PARENTHOOD: A Boy and his DogI think it’s good for children to have pets. They learn about caring for other living creatures, which helps ease them away from their basic nature that the world revolves around them.
By: Jim Lindlauf, Grand Forks Herald
I think it’s good for children to have pets. They learn about caring for other living creatures, which helps ease them away from their basic nature that the world revolves around them. There’s feeding, watering, grooming and exercise as well as the occasional lessons involving life and death. These are all invaluable experiences for boys and girls. This story is about one such pet, Lucy; a dog that was a dear companion of our family for 14 years. Our son, Carl, has had a few animals be a part of his life, but none have been as close as our dear Lucy.
I always loved the name “Lucy,” and sometimes imagined using it for a daughter. After my wife, Sue, told me she didn’t think naming a child “Little Lucy Lindlauf” was a good idea, we compromised, and used the name for our Labrador Retriever cross puppy (Little Lucy the Lab).
Lucy entered our life in 1992, and I could tell you many stories about her early years, but I’ll jump ahead to 1996, the year Carl was born. A few people warned us that dogs would be jealous of a new baby, but Lucy adored Carl from the time we brought him home from the hospital. Sue walked in the door, placed Carl in the basinet, and attempted to give Lucy a little attention after being gone for several days. Lucy wanted nothing to do with Sue, but instead stood peering at Carl, her tail wagging. It was love at first sight.
A toddler can be a little rough on a dog, and Carl certainly tested “Uff Uff” (his pet name for Lucy) enough times. He would sometimes grab Lucy’s hair, but she would look at him and wag her tail. He tried to ride her like a horse on more than one occasion, and would often drag her around the house on his little adventures. Wherever Carl went in our yard, Lucy acted as his shadow. Lucy was the gentle, patient protector, always looking out for her little friend.
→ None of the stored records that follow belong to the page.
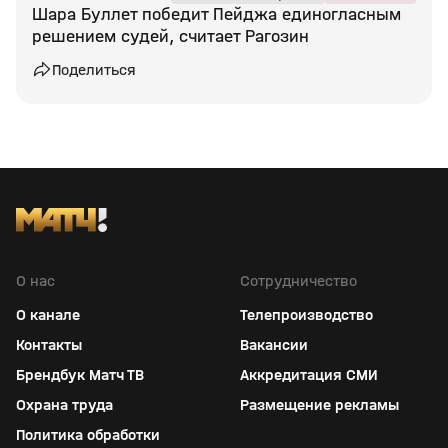
Шара Буллет победит Пейджа единогласным
решением судей, считает Рагозин
Поделиться
О нас
Сотрудничество
О канале
Телепроизводство
Контакты
Вакансии
Брендбук Матч ТВ
Аккредитация СМИ
Охрана труда
Размещение рекламы
Политика обработки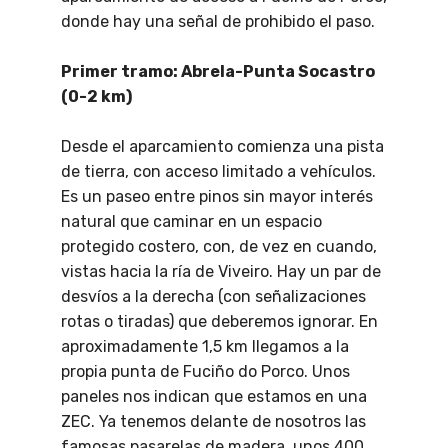
donde hay una señal de prohibido el paso.
Primer tramo: Abrela-Punta Socastro
(0-2 km)
Desde el aparcamiento comienza una pista
de tierra, con acceso limitado a vehículos.
Es un paseo entre pinos sin mayor interés
natural que caminar en un espacio
protegido costero, con, de vez en cuando,
vistas hacia la ría de Viveiro. Hay un par de
desvíos a la derecha (con señalizaciones
rotas o tiradas) que deberemos ignorar. En
aproximadamente 1,5 km llegamos a la
propia punta de Fuciño do Porco. Unos
paneles nos indican que estamos en una
ZEC. Ya tenemos delante de nosotros las
famosas pasarelas de madera, unos 400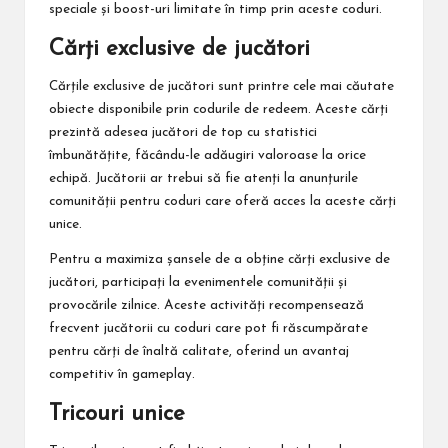
speciale și boost-uri limitate în timp prin aceste coduri.
Cărți exclusive de jucători
Cărțile exclusive de jucători sunt printre cele mai căutate
obiecte disponibile prin codurile de redeem. Aceste cărți
prezintă adesea jucători de top cu statistici
îmbunătățite, făcându-le adăugiri valoroase la orice
echipă. Jucătorii ar trebui să fie atenți la anunțurile
comunității pentru coduri care oferă acces la aceste cărți
unice.
Pentru a maximiza șansele de a obține cărți exclusive de
jucători, participați la evenimentele comunității și
provocările zilnice. Aceste activități recompensează
frecvent jucătorii cu coduri care pot fi răscumpărate
pentru cărți de înaltă calitate, oferind un avantaj
competitiv în gameplay.
Tricouri unice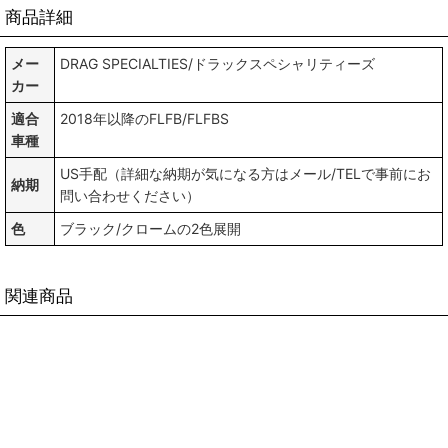
商品詳細
メー
DRAG SPECIALTIES/ドラックスペシャリティーズ
カー
適合
2018年以降のFLFB/FLFBS
車種
US手配（詳細な納期が気になる方はメール/TELで事前にお
納期
問い合わせください）
色
ブラック/クロームの2色展開
関連商品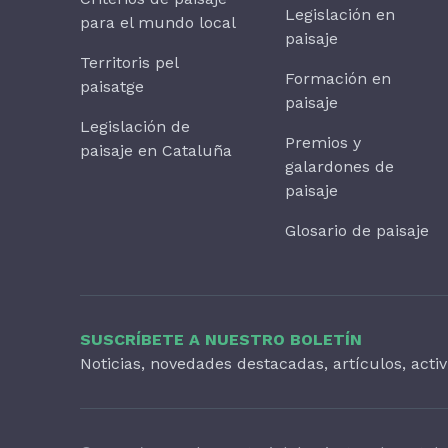
Legislación en
para el mundo local
paisaje
Territoris pel
Formación en
paisatge
paisaje
Legislación de
Premios y
paisaje en Cataluña
galardones de
paisaje
Glosario de paisaje
SUSCRÍBETE A NUESTRO BOLETÍN
Noticias, novedades destacadas, artículos, acti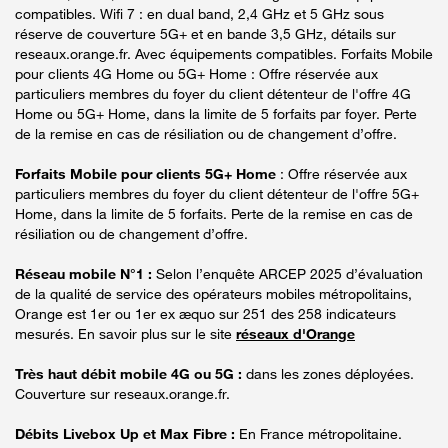
compatibles. Wifi 7 : en dual band, 2,4 GHz et 5 GHz sous
réserve de couverture 5G+ et en bande 3,5 GHz, détails sur
reseaux.orange.fr. Avec équipements compatibles. Forfaits Mobile
pour clients 4G Home ou 5G+ Home : Offre réservée aux
particuliers membres du foyer du client détenteur de l'offre 4G
Home ou 5G+ Home, dans la limite de 5 forfaits par foyer. Perte
de la remise en cas de résiliation ou de changement d’offre.
Forfaits Mobile pour clients 5G+ Home
: Offre réservée aux
particuliers membres du foyer du client détenteur de l'offre 5G+
Home, dans la limite de 5 forfaits. Perte de la remise en cas de
résiliation ou de changement d’offre.
Réseau mobile N°1 :
Selon l’enquête ARCEP 2025 d’évaluation
de la qualité de service des opérateurs mobiles métropolitains,
Orange est 1er ou 1er ex æquo sur 251 des 258 indicateurs
mesurés. En savoir plus sur le site
réseaux d'Orange
Très haut débit mobile 4G ou 5G :
dans les zones déployées.
Couverture sur reseaux.orange.fr.
Débits Livebox Up et Max Fibre :
En France métropolitaine.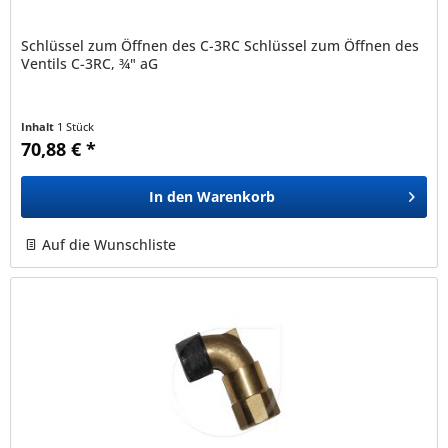
Schlüssel zum Öffnen des C-3RC Schlüssel zum Öffnen des
Ventils C-3RC, ¾" aG
Inhalt
1 Stück
70,88 € *
In den
Warenkorb
Auf die Wunschliste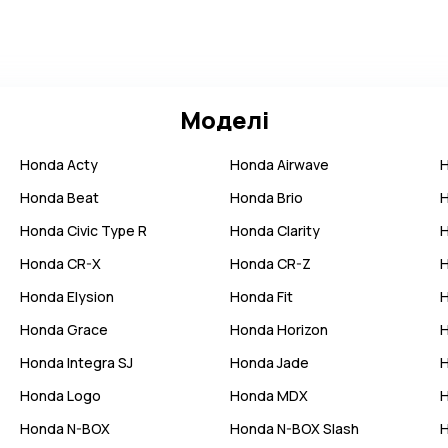
Моделі
Honda
Acty
Honda
Airwave
Honda
Beat
Honda
Brio
Honda
Civic Type R
Honda
Clarity
Honda
CR-X
Honda
CR-Z
Honda
Elysion
Honda
Fit
Honda
Grace
Honda
Horizon
Honda
Integra SJ
Honda
Jade
Honda
Logo
Honda
MDX
Honda
N-BOX
Honda
N-BOX Slash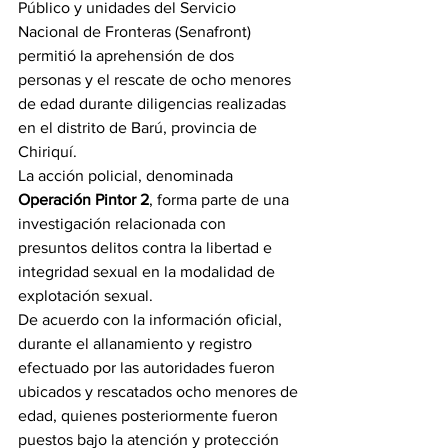
Público y unidades del Servicio 
Nacional de Fronteras (Senafront) 
permitió la aprehensión de dos 
personas y el rescate de ocho menores 
de edad durante diligencias realizadas 
en el distrito de Barú, provincia de 
Chiriquí.
La acción policial, denominada 
Operación Pintor 2
, forma parte de una 
investigación relacionada con 
presuntos delitos contra la libertad e 
integridad sexual en la modalidad de 
explotación sexual.
De acuerdo con la información oficial, 
durante el allanamiento y registro 
efectuado por las autoridades fueron 
ubicados y rescatados ocho menores de 
edad, quienes posteriormente fueron 
puestos bajo la atención y protección 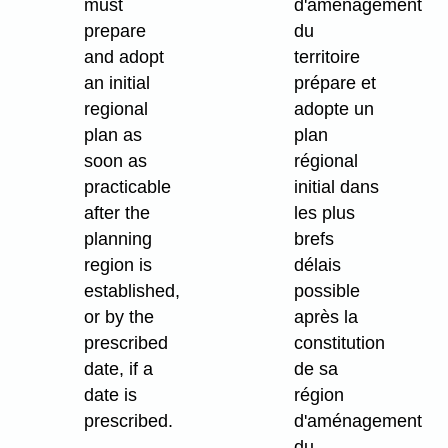
must
d'aménagement
prepare
du
and adopt
territoire
an initial
prépare et
regional
adopte un
plan as
plan
soon as
régional
practicable
initial dans
after the
les plus
planning
brefs
region is
délais
established,
possible
or by the
après la
prescribed
constitution
date, if a
de sa
date is
région
prescribed.
d'aménagement
du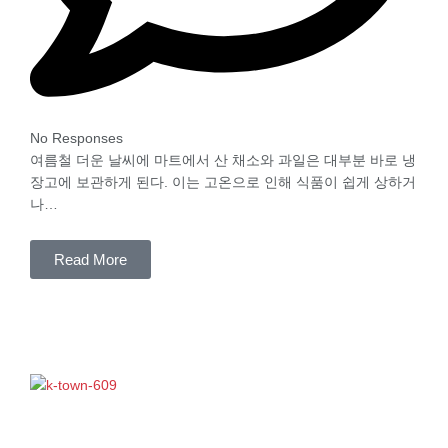
No Responses
여름철 더운 날씨에 마트에서 산 채소와 과일은 대부분 바로 냉
장고에 보관하게 된다. 이는 고온으로 인해 식품이 쉽게 상하거
나…
Read More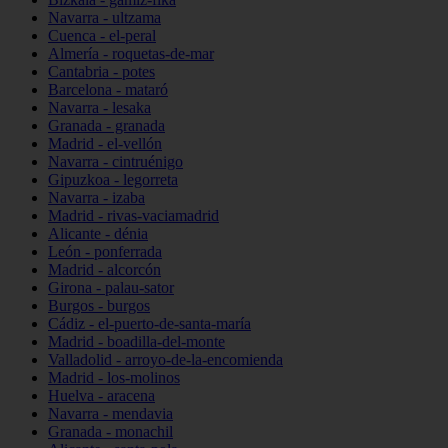
Navarra - ultzama
Cuenca - el-peral
Almería - roquetas-de-mar
Cantabria - potes
Barcelona - mataró
Navarra - lesaka
Granada - granada
Madrid - el-vellón
Navarra - cintruénigo
Gipuzkoa - legorreta
Navarra - izaba
Madrid - rivas-vaciamadrid
Alicante - dénia
León - ponferrada
Madrid - alcorcón
Girona - palau-sator
Burgos - burgos
Cádiz - el-puerto-de-santa-maría
Madrid - boadilla-del-monte
Valladolid - arroyo-de-la-encomienda
Madrid - los-molinos
Huelva - aracena
Navarra - mendavia
Granada - monachil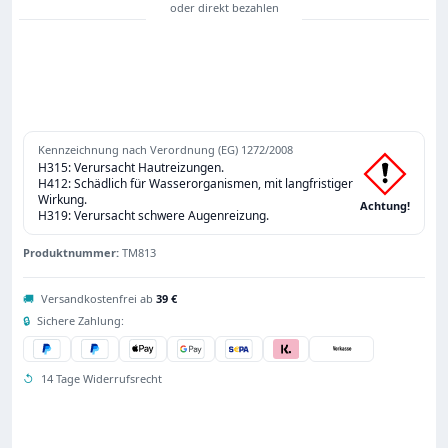
Kennzeichnung nach Verordnung (EG) 1272/2008
H315: Verursacht Hautreizungen.
H412: Schädlich für Wasserorganismen, mit langfristiger
Wirkung.
Achtung!
H319: Verursacht schwere Augenreizung.
Produktnummer:
TM813
🚚
Versandkostenfrei ab
39 €
🔒
Sichere Zahlung:
↺
14 Tage Widerrufsrecht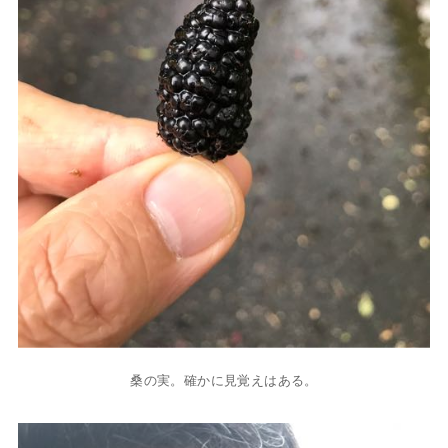
桑の実。確かに見覚えはある。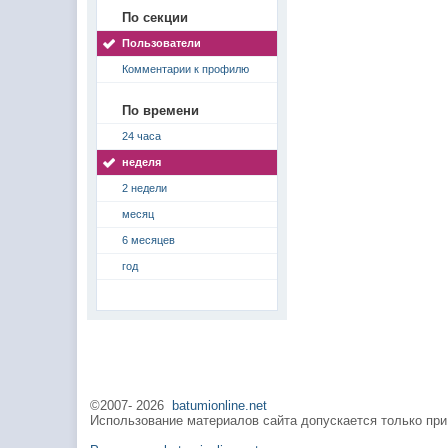
По секции
Пользователи
Комментарии к профилю
По времени
24 часа
неделя
2 недели
месяц
6 месяцев
год
©2007-
2026
batumionline.net
Использование материалов сайта допускается только при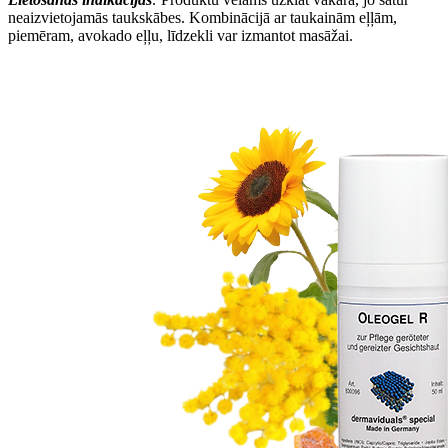
neaizvietojamās taukskābes. Kombinācijā ar taukainām eļļām,
piemēram, avokado eļļu, līdzekli var izmantot masāžai.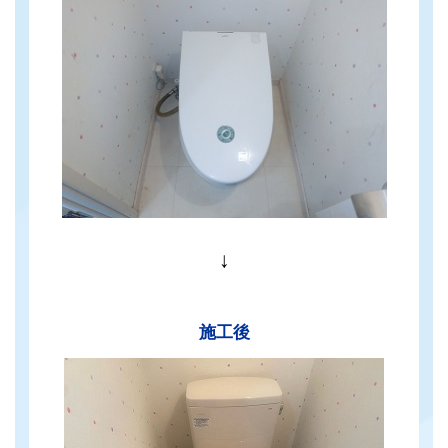
↓
施工後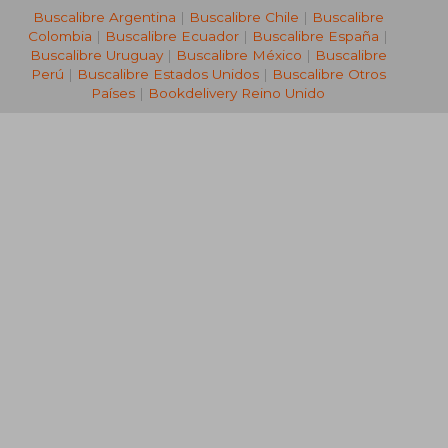
Buscalibre Argentina
|
Buscalibre Chile
|
Buscalibre
Colombia
|
Buscalibre Ecuador
|
Buscalibre España
|
Buscalibre Uruguay
|
Buscalibre México
|
Buscalibre
Perú
|
Buscalibre Estados Unidos
|
Buscalibre Otros
Países
|
Bookdelivery Reino Unido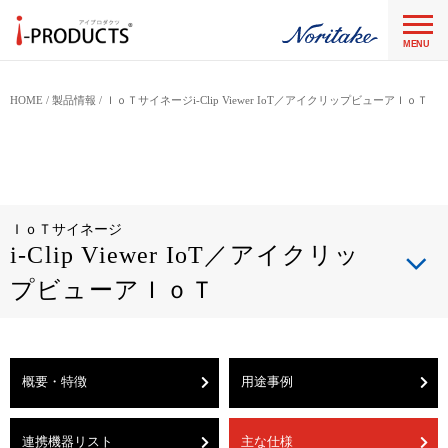
MENU
HOME
製品情報
ＩｏＴサイネージi-Clip Viewer IoT／アイクリップビューアＩｏＴ
ＩｏＴサイネージ
i-Clip Viewer IoT／アイクリッ
プビューアＩｏＴ
概要・特徴
用途事例
連携機器リスト
主な仕様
Lucy and Carl would play hide and go seek together for hours. Carl would go upstairs and hide, then I would tell Lucy to go find him, and she would. I think she enjoyed it as much he did! Lucy loved to retrieve sticks, and Carl learned early on how to throw them for her. They dug holes together, and played in mud puddles. Carl shared his snacks with Lucy, and she brought him sticks to throw. They were best friends.
Carl, at one point, was afraid to go to sleep by himself in his own bed, but could manage if Lucy was in the room. When we went into the basement during a tornado warning, it was Lucy he wanted by his side, not Mom or Dad. When he was scared to go upstairs by himself, it was Lucy who would accompany him.
I had initially selected Lucy to be my companion, but in the end I realized she was something far greater: She was Carl’s first friend. Lucy loved Carl, and he reciprocated the affection, spending hours on the floor curled up with her. There is a strong chemistry between a boy and his dog, and there was something incredibly strong between Carl and Lucy.
Carl was good for Lucy, but more importantly, Lucy was good for Carl.